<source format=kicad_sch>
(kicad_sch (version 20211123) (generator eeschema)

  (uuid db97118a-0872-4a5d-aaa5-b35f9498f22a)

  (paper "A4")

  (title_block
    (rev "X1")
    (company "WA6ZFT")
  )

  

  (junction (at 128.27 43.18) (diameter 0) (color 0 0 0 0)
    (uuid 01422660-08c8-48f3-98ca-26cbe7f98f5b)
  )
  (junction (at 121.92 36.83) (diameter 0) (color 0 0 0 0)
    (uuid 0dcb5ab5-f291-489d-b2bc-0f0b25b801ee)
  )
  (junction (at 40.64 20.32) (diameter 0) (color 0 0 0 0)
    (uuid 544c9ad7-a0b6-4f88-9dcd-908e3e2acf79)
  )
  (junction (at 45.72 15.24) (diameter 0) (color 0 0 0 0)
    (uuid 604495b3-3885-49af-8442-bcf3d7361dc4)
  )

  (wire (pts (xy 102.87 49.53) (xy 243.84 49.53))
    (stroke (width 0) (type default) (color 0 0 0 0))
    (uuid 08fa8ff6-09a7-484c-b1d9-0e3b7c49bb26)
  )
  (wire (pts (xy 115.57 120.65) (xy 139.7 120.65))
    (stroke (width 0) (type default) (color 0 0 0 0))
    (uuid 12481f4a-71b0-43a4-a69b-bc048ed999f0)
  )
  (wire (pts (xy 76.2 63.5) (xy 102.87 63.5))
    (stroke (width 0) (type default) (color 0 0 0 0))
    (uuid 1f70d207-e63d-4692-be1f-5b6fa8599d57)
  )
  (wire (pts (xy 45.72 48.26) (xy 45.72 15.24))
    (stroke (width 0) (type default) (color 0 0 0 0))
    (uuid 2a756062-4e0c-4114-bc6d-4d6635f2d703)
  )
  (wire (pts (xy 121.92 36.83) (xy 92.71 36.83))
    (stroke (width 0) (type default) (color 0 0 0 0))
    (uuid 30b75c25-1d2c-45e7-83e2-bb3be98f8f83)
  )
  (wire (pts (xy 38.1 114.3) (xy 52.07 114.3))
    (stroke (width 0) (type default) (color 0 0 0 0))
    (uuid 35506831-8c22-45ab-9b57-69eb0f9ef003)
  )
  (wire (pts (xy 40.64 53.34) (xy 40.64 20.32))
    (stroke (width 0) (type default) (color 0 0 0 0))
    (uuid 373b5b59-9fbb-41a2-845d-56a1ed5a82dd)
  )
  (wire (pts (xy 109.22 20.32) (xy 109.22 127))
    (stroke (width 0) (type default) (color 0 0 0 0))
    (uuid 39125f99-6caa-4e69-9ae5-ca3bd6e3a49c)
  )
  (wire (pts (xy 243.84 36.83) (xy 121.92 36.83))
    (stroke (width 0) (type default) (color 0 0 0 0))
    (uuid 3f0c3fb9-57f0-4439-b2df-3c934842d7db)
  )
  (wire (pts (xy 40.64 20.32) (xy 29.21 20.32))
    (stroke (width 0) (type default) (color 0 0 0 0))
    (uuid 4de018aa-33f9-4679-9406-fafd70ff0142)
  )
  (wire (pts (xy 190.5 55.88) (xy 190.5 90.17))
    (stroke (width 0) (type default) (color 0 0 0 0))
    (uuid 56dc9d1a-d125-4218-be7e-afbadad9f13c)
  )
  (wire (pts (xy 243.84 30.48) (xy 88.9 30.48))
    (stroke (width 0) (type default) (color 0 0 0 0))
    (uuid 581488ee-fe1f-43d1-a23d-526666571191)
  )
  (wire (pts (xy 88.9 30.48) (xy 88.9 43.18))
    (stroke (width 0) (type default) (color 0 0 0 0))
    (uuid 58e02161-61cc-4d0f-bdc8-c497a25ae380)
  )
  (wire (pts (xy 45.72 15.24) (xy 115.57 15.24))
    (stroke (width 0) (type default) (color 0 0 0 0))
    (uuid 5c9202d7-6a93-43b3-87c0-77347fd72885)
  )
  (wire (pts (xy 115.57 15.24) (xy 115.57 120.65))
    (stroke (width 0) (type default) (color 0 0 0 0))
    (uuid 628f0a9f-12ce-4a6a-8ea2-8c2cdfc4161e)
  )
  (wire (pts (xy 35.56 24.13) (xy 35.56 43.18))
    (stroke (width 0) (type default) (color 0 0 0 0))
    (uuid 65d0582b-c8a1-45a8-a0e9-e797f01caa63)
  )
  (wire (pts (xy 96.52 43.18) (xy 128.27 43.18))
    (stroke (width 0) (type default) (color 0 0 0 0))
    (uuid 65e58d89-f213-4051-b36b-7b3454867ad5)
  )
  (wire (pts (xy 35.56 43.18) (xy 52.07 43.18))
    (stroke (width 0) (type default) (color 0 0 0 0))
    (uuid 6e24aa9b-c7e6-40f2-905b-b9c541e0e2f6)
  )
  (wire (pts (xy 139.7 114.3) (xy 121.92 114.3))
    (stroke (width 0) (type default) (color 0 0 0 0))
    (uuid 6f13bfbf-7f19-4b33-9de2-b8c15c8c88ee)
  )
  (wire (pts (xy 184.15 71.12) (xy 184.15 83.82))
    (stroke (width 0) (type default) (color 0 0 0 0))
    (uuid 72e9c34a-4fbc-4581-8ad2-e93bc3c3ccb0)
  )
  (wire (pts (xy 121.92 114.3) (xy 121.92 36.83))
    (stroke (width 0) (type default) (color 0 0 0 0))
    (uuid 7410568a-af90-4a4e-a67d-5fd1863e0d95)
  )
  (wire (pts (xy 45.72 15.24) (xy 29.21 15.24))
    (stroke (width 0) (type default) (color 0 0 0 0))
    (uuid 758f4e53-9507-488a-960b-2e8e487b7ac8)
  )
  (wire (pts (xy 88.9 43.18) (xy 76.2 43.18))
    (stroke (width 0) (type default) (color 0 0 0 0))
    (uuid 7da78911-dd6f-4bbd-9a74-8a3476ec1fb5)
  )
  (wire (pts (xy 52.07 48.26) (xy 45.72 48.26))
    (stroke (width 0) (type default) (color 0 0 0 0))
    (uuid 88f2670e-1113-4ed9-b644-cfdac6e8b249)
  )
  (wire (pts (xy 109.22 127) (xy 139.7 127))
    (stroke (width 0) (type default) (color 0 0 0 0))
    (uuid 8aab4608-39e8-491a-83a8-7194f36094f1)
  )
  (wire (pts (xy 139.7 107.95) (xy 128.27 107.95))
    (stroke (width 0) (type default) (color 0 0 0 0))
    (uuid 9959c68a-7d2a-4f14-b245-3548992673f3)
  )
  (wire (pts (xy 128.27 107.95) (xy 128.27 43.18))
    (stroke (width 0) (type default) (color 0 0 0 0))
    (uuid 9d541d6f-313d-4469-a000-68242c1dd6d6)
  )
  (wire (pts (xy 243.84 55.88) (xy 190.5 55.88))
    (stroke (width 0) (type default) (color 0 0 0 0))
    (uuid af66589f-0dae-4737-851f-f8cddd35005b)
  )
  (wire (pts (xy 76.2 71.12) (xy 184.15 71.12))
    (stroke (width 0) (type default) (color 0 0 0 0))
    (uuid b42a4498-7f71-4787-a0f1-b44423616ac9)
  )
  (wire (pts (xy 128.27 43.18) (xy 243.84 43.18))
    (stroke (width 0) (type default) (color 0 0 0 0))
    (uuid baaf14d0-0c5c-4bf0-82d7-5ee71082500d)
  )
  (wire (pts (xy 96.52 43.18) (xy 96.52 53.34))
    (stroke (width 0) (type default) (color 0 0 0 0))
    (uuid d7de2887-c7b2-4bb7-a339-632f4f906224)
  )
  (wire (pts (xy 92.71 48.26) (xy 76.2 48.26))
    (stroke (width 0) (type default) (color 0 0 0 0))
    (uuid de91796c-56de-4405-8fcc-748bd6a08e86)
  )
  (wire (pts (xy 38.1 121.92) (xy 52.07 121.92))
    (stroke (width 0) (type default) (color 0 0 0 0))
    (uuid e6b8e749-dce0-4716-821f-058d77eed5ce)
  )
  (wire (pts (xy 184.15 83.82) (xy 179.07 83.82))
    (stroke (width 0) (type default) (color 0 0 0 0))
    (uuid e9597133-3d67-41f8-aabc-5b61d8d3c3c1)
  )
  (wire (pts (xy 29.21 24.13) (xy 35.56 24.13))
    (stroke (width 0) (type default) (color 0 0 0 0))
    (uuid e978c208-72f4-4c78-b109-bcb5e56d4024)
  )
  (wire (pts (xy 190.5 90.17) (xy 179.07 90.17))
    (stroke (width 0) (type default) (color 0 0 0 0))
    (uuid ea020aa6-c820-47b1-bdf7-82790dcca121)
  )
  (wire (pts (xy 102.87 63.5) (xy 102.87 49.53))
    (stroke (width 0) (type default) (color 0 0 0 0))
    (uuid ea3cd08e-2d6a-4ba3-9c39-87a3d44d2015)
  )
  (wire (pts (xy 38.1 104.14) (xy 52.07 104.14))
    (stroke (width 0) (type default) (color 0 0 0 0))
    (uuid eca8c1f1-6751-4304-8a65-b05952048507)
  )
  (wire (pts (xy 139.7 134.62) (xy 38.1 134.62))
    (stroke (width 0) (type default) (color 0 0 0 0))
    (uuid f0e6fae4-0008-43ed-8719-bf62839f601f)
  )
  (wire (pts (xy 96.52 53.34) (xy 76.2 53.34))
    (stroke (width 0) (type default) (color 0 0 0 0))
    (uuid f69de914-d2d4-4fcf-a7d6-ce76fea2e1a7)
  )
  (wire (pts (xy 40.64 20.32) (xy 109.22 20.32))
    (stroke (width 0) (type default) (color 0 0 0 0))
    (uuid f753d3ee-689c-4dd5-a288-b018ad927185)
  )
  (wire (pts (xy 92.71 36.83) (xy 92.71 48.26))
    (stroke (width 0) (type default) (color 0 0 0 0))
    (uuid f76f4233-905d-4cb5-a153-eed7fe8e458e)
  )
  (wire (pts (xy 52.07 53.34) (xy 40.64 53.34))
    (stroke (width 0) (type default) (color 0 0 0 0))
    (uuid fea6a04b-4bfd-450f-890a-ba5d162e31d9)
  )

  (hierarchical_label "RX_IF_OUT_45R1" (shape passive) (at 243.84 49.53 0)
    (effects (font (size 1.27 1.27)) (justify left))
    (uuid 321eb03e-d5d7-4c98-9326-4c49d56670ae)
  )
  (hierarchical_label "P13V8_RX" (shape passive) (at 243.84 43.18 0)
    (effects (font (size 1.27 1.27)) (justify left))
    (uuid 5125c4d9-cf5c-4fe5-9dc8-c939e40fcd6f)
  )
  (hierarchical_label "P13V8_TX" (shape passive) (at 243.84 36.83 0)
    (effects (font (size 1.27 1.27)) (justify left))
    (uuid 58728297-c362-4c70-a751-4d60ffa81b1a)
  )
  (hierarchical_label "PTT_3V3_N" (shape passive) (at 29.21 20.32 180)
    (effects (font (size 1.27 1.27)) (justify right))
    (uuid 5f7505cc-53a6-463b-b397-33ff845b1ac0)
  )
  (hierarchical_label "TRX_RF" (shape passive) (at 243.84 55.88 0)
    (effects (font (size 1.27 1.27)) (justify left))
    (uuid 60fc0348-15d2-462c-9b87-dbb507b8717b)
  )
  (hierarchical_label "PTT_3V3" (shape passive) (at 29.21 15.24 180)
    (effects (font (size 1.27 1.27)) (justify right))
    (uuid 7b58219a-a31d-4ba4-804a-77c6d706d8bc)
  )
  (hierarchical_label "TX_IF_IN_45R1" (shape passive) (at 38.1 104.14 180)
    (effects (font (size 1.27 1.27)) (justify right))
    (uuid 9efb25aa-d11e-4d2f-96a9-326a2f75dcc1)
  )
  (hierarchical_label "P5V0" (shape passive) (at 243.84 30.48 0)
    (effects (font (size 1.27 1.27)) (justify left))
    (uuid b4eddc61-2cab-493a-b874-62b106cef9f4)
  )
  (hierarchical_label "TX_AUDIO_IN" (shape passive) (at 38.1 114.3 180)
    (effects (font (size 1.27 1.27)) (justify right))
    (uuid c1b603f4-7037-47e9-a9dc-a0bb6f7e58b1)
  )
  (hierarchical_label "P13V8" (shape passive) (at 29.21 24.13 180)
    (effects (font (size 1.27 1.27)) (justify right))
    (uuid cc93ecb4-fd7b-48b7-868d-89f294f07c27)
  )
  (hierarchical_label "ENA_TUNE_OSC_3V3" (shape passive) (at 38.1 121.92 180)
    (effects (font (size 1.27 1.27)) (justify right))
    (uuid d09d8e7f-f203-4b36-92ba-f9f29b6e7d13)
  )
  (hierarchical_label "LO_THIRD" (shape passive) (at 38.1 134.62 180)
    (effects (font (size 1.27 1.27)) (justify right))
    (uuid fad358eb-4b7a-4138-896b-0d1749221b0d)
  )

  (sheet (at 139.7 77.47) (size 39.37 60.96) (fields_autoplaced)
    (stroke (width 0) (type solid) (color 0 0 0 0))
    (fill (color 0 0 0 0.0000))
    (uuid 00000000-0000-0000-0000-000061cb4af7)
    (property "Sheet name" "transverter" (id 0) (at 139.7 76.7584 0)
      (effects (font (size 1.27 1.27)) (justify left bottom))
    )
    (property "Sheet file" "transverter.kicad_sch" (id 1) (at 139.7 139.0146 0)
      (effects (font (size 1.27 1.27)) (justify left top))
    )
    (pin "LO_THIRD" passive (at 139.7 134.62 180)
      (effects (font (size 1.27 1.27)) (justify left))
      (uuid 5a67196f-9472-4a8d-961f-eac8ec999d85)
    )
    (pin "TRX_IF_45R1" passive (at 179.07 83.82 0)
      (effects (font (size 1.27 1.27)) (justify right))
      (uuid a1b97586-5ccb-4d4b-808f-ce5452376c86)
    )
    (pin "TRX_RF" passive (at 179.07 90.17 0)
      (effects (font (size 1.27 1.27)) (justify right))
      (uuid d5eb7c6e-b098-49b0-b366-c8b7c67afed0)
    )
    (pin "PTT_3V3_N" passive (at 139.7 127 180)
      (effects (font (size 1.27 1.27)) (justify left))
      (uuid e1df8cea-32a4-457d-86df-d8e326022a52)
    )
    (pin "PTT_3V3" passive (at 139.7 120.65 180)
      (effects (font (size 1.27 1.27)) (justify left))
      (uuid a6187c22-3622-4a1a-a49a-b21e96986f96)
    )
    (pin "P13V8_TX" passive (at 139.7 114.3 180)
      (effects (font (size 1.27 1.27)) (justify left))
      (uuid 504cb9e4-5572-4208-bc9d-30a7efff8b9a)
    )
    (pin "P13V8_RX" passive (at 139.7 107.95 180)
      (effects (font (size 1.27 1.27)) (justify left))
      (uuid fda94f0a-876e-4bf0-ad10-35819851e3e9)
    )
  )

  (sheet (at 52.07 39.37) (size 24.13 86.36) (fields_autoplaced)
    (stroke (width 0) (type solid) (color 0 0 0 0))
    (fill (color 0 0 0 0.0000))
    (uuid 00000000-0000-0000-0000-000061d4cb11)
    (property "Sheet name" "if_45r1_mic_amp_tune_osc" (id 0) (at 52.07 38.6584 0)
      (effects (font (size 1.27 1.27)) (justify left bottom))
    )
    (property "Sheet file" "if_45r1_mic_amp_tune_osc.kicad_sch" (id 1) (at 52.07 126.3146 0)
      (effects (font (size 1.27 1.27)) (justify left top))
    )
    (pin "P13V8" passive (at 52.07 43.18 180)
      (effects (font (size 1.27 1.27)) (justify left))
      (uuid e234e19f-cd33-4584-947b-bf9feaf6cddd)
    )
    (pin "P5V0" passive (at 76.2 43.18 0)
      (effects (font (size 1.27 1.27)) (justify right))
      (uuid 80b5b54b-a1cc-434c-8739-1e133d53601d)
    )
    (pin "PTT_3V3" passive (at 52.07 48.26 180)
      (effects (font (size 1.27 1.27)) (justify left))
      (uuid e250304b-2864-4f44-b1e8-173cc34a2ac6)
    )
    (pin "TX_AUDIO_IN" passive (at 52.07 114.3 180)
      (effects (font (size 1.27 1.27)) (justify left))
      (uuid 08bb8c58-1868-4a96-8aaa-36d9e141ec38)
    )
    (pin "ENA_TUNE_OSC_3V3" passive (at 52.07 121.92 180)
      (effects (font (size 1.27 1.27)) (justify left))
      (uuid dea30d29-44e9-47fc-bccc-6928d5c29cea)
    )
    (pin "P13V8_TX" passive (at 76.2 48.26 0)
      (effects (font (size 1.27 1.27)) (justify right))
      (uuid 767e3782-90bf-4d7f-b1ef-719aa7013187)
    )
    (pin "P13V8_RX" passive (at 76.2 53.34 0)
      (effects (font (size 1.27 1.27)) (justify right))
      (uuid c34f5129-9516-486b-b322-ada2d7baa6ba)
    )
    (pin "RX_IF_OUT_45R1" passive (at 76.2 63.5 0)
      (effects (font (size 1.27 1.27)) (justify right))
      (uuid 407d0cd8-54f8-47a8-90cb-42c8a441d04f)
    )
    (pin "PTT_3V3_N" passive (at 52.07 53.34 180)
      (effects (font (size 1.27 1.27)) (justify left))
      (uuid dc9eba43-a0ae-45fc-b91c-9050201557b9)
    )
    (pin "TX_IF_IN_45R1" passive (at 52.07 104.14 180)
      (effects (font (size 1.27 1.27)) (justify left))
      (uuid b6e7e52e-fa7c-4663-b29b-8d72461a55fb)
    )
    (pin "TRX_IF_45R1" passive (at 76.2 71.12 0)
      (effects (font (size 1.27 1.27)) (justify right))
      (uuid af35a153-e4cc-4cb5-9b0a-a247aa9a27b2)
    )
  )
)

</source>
---
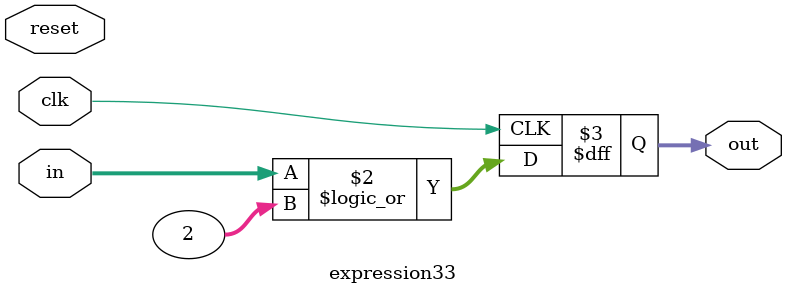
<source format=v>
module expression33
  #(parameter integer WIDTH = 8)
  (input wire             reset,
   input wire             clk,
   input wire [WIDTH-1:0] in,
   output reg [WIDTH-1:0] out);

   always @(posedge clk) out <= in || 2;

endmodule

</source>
...
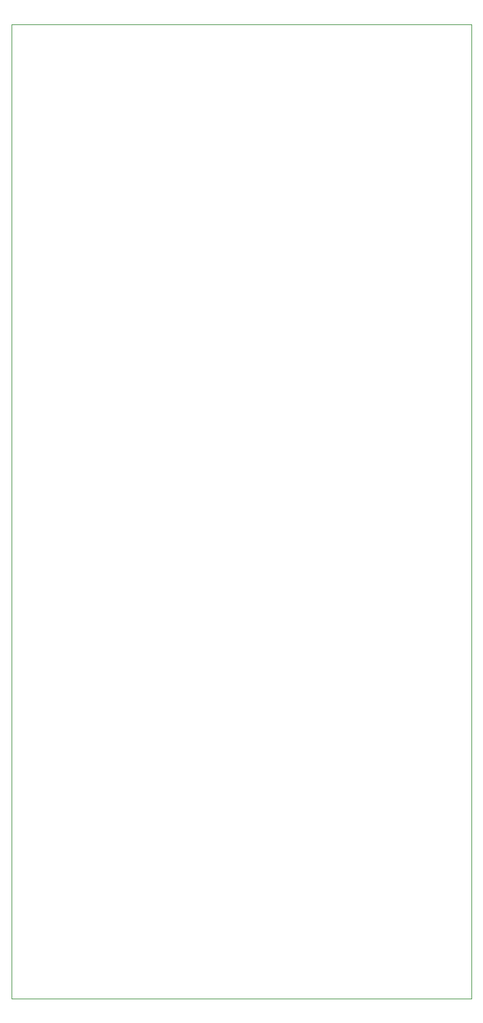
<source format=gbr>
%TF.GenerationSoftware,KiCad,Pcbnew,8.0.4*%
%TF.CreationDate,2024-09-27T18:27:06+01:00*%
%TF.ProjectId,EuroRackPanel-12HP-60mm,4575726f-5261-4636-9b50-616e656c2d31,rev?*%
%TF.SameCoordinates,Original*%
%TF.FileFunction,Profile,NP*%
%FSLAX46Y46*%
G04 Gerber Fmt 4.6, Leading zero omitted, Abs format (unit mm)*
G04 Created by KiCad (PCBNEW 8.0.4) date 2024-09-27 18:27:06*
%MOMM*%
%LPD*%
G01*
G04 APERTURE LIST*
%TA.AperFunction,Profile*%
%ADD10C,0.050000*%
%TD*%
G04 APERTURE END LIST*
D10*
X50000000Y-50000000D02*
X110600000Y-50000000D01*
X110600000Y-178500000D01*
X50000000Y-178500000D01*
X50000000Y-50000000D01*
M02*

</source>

• [What you will do]
Scan the entries above for the line containing "<source format=kicad_sch>", and copy it and all lines after it exactly, down to and including the line containing "(uuid 08fa8ff6-09a7-484c-b1d9-0e3b7c49bb26)".

• [Output]
<source format=kicad_sch>
(kicad_sch (version 20211123) (generator eeschema)

  (uuid db97118a-0872-4a5d-aaa5-b35f9498f22a)

  (paper "A4")

  (title_block
    (rev "X1")
    (company "WA6ZFT")
  )

  

  (junction (at 128.27 43.18) (diameter 0) (color 0 0 0 0)
    (uuid 01422660-08c8-48f3-98ca-26cbe7f98f5b)
  )
  (junction (at 121.92 36.83) (diameter 0) (color 0 0 0 0)
    (uuid 0dcb5ab5-f291-489d-b2bc-0f0b25b801ee)
  )
  (junction (at 40.64 20.32) (diameter 0) (color 0 0 0 0)
    (uuid 544c9ad7-a0b6-4f88-9dcd-908e3e2acf79)
  )
  (junction (at 45.72 15.24) (diameter 0) (color 0 0 0 0)
    (uuid 604495b3-3885-49af-8442-bcf3d7361dc4)
  )

  (wire (pts (xy 102.87 49.53) (xy 243.84 49.53))
    (stroke (width 0) (type default) (color 0 0 0 0))
    (uuid 08fa8ff6-09a7-484c-b1d9-0e3b7c49bb26)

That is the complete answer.